La libertad, en horas bajas

Fernando Salgado
Fernando Salgado LA QUILLA

OPINIÓN

04 may 2017 . Actualizado a las 08:04 h.

Detesto lo que dices, pero defenderé hasta la muerte tu derecho a decirlo. La frase, puesta en boca de Voltaire por una de sus biógrafas, refleja el sentido profundo de la libertad de expresión. Ese derecho a expresar y difundir libremente pensamientos, ideas y opiniones está recogido y protegido por todas las constituciones democráticas que en el mundo han sido. Figura también en la Declaración Universal de los Derechos Humanos. No es para menos: constituye la médula de la democracia. Si suprimes ese derecho fundamental, la democracia salta por los aires. Si lo rebajas, siempre con el pretexto de salvaguardar otros derechos como la seguridad de las personas, la democracia se resiente.

Al artículo 20 de la Constitución española le están saliendo pústulas. Muchas. Un par de titiriteros son encarcelados porque sus guiñoles -no ellos- hablan esperanto, violan monjas, asesinan jueces y exhiben una pancarta con la leyenda «Gora Alka-ETA». A propósito de este asunto, pregunté a mis alumnos de Derecho: ¿Qué hacemos con Nabokov, el autor de Lolita? ¿Lo encarcelamos por pedófilo o lo proponemos para el Nobel a título póstumo? El Ayuntamiento de Madrid prohíbe que circule el autobús de Hazte Oír, el de las vulvas de las niñas y los penes de los niños. Aborrezco el mensaje retrógrado y cavernícola de esa organización ultramontana, pero reclamo su derecho a expresarse, derecho de rango muy superior a las respetables ordenanzas municipales sobre publicidad. A la joven Cassandra Vera le jodieron la vida por tuitear chistes sobre el atentado de Carrero Blanco en 1973. Su condena me parece reveladora del punto de degradación -¿sin retorno?- al que hemos llegado. ¿Condenaremos también, con carácter retroactivo, a Tip y Coll o al mismísimo Franco que, ante la noticia de la muerte de su brazo derecho, se permitió una humorada: «No hay mal que por bien no venga»? Más cerca de nosotros, se imputa a un concejal coruñés por un cartel de Entroido en que aparece alguien disfrazado de papa.

Basten estos ejemplos -no me cabe la colección completa- para demostrar que la libertad de expresión atraviesa horas bajas en España. Nos movemos en una espiral peligrosamente descendente: estas cosas no pasaban durante la transición ni hace unos años.

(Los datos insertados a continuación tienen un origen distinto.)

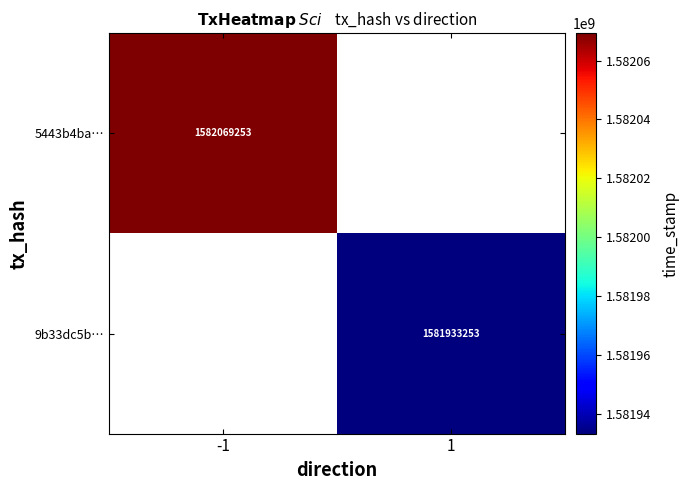

Is it true that 9b33dc5b… equals 896459932 at 1?

False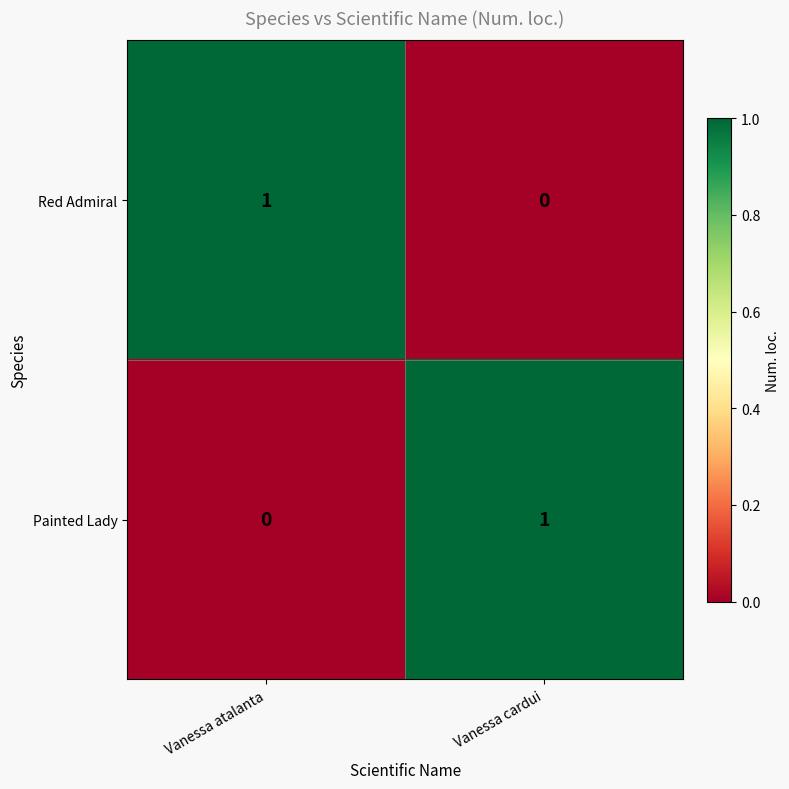

The value of Red Admiral at Vanessa cardui is 0. True or false?

True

Y no culpo a los jueces, que bastante tienen con lidiar con la creciente ambigüedad introducida en el Código Penal. La responsabilidad recae en el Gobierno y las sucesivas mordazas que ha tejido en los últimos años. ETA sirvió de coartada para unas: cuando abandonó las armas en el 2011 no había sentencias por apología del terrorismo, el año pasado se dictaron más de treinta. En esa red cayeron los titiriteros y Cassandra. En la otra red, dedicada a pescar in fraganti a quienes ofenden los sentimientos religiosos, se debate el concejal coruñés. Mientras tanto, el Gobierno llena el manto de la Virgen de medallas al mérito policial y las banderas de la España aconfesional ondean a media asta durante la Semana Santa. No ofenden a nadie. ¿O sí?